Log to boards to boxes is the path of almost all work with wood. Lumberjacks fell trees and cut them into logs. Sawyers cut the logs into boards of various shapes and sizes to suit many purposes. From there the boards are generally formed into boxes of some sort. Carpenters usually build big boxes that we store things in and live in, sometimes called cabins. Once they built carriages or cars and hence their name ‘car – penters’. Joiners build smaller boxes or ‘cabinets’. I have had the pleasure and frustrations of attempting the full gamut of things made from wood in my life.
At one time it was considered the defining feature of human beings that we had hands with opposable thumbs that allowed us to make things that other creatures could not. Now we seem mostly to use those hands on keyboards – our thumbs simply another digit for entering data. Some of us dream of implants that will allow us to enter the data directly from our brains allowing us to completely avoid the use of our hands. Personally, I prefer to use mine.

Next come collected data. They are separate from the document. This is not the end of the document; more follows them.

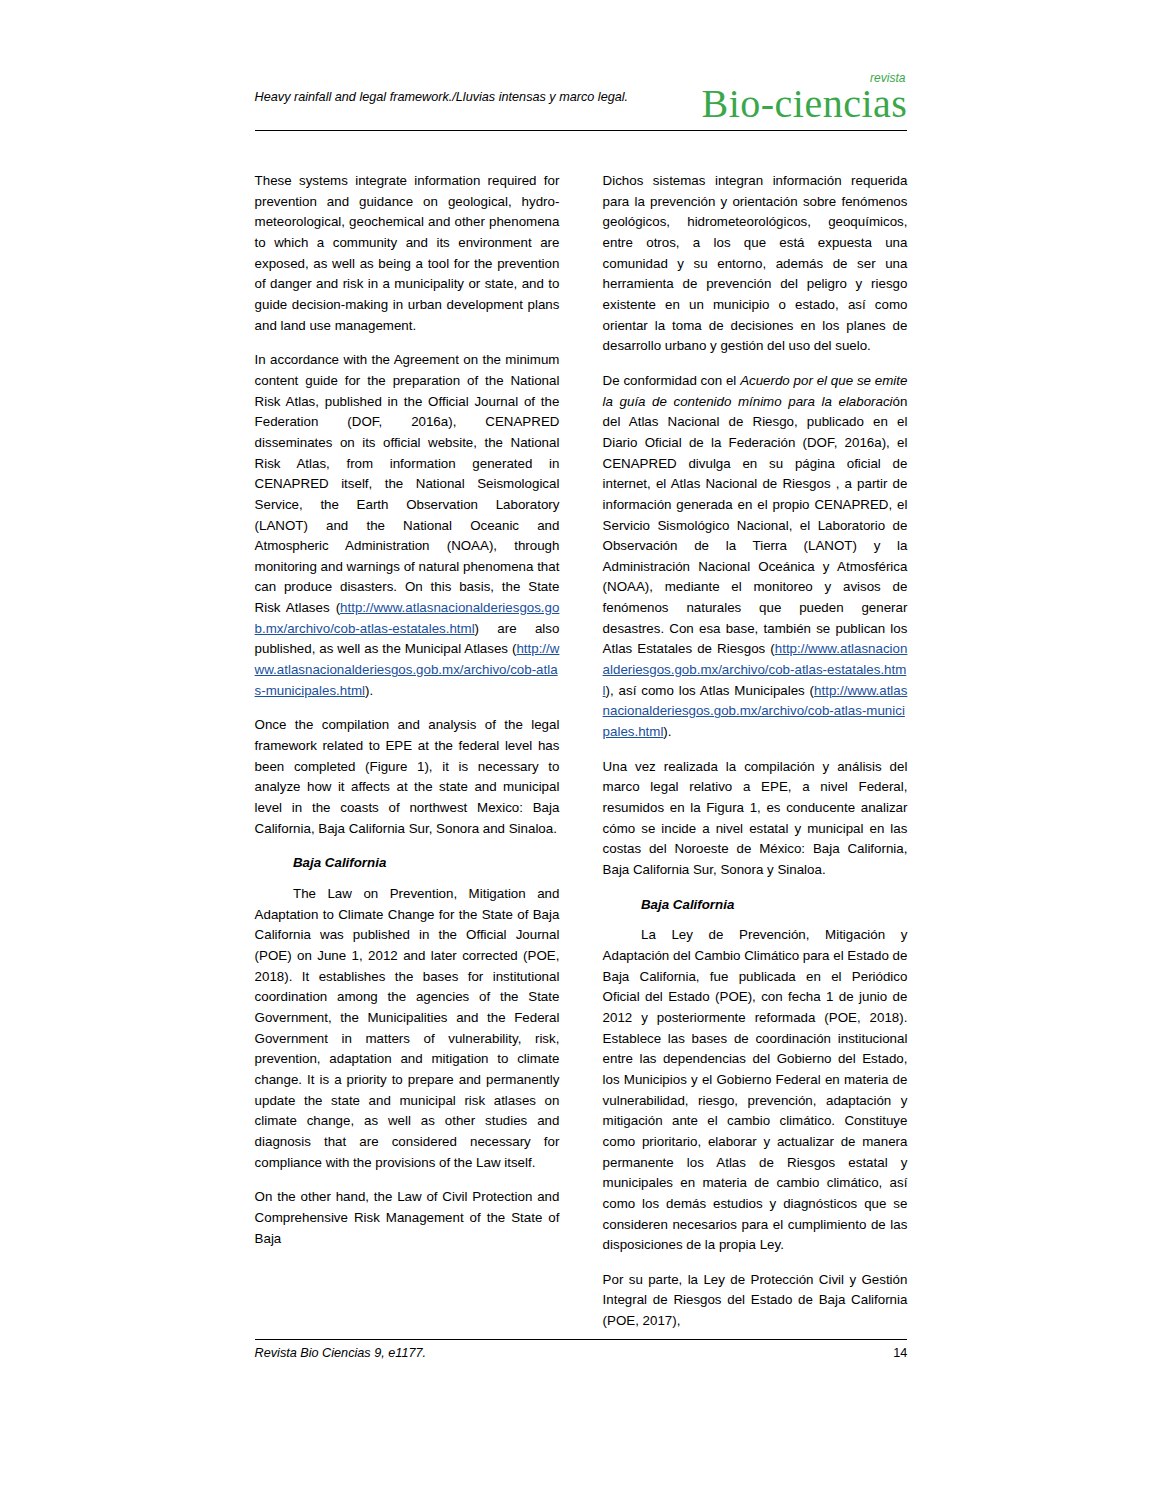Heavy rainfall and legal framework./Lluvias intensas y marco legal.
revista Bio-ciencias
These systems integrate information required for prevention and guidance on geological, hydro-meteorological, geochemical and other phenomena to which a community and its environment are exposed, as well as being a tool for the prevention of danger and risk in a municipality or state, and to guide decision-making in urban development plans and land use management.
In accordance with the Agreement on the minimum content guide for the preparation of the National Risk Atlas, published in the Official Journal of the Federation (DOF, 2016a), CENAPRED disseminates on its official website, the National Risk Atlas, from information generated in CENAPRED itself, the National Seismological Service, the Earth Observation Laboratory (LANOT) and the National Oceanic and Atmospheric Administration (NOAA), through monitoring and warnings of natural phenomena that can produce disasters. On this basis, the State Risk Atlases (http://www.atlasnacionalderiesgos.gob.mx/archivo/cob-atlas-estatales.html) are also published, as well as the Municipal Atlases (http://www.atlasnacionalderiesgos.gob.mx/archivo/cob-atlas-municipales.html).
Once the compilation and analysis of the legal framework related to EPE at the federal level has been completed (Figure 1), it is necessary to analyze how it affects at the state and municipal level in the coasts of northwest Mexico: Baja California, Baja California Sur, Sonora and Sinaloa.
Baja California
The Law on Prevention, Mitigation and Adaptation to Climate Change for the State of Baja California was published in the Official Journal (POE) on June 1, 2012 and later corrected (POE, 2018). It establishes the bases for institutional coordination among the agencies of the State Government, the Municipalities and the Federal Government in matters of vulnerability, risk, prevention, adaptation and mitigation to climate change. It is a priority to prepare and permanently update the state and municipal risk atlases on climate change, as well as other studies and diagnosis that are considered necessary for compliance with the provisions of the Law itself.
On the other hand, the Law of Civil Protection and Comprehensive Risk Management of the State of Baja
Dichos sistemas integran información requerida para la prevención y orientación sobre fenómenos geológicos, hidrometeorológicos, geoquímicos, entre otros, a los que está expuesta una comunidad y su entorno, además de ser una herramienta de prevención del peligro y riesgo existente en un municipio o estado, así como orientar la toma de decisiones en los planes de desarrollo urbano y gestión del uso del suelo.
De conformidad con el Acuerdo por el que se emite la guía de contenido mínimo para la elaboración del Atlas Nacional de Riesgo, publicado en el Diario Oficial de la Federación (DOF, 2016a), el CENAPRED divulga en su página oficial de internet, el Atlas Nacional de Riesgos , a partir de información generada en el propio CENAPRED, el Servicio Sismológico Nacional, el Laboratorio de Observación de la Tierra (LANOT) y la Administración Nacional Oceánica y Atmosférica (NOAA), mediante el monitoreo y avisos de fenómenos naturales que pueden generar desastres. Con esa base, también se publican los Atlas Estatales de Riesgos (http://www.atlasnacionalderiesgos.gob.mx/archivo/cob-atlas-estatales.html), así como los Atlas Municipales (http://www.atlasnacionalderiesgos.gob.mx/archivo/cob-atlas-municipales.html).
Una vez realizada la compilación y análisis del marco legal relativo a EPE, a nivel Federal, resumidos en la Figura 1, es conducente analizar cómo se incide a nivel estatal y municipal en las costas del Noroeste de México: Baja California, Baja California Sur, Sonora y Sinaloa.
Baja California
La Ley de Prevención, Mitigación y Adaptación del Cambio Climático para el Estado de Baja California, fue publicada en el Periódico Oficial del Estado (POE), con fecha 1 de junio de 2012 y posteriormente reformada (POE, 2018). Establece las bases de coordinación institucional entre las dependencias del Gobierno del Estado, los Municipios y el Gobierno Federal en materia de vulnerabilidad, riesgo, prevención, adaptación y mitigación ante el cambio climático. Constituye como prioritario, elaborar y actualizar de manera permanente los Atlas de Riesgos estatal y municipales en materia de cambio climático, así como los demás estudios y diagnósticos que se consideren necesarios para el cumplimiento de las disposiciones de la propia Ley.
Por su parte, la Ley de Protección Civil y Gestión Integral de Riesgos del Estado de Baja California (POE, 2017),
Revista Bio Ciencias 9, e1177.
14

Soon with artificial intelligence we won’t even have to think about things. Machines will do that for us, and we can lie back in our virtual reality goggles and pretend we are doing something exciting. Somehow, this doesn’t appeal to me. There is nothing like the satisfaction of stepping back and taking in something concrete created with one’s own hands. There are also life lessons and wisdom gained from the interaction with the substance of our world. So, I will continue using both my hands and my own mind. Herein are some of those results, the thoughts of a joiner, a worker with wood, an archaic human being.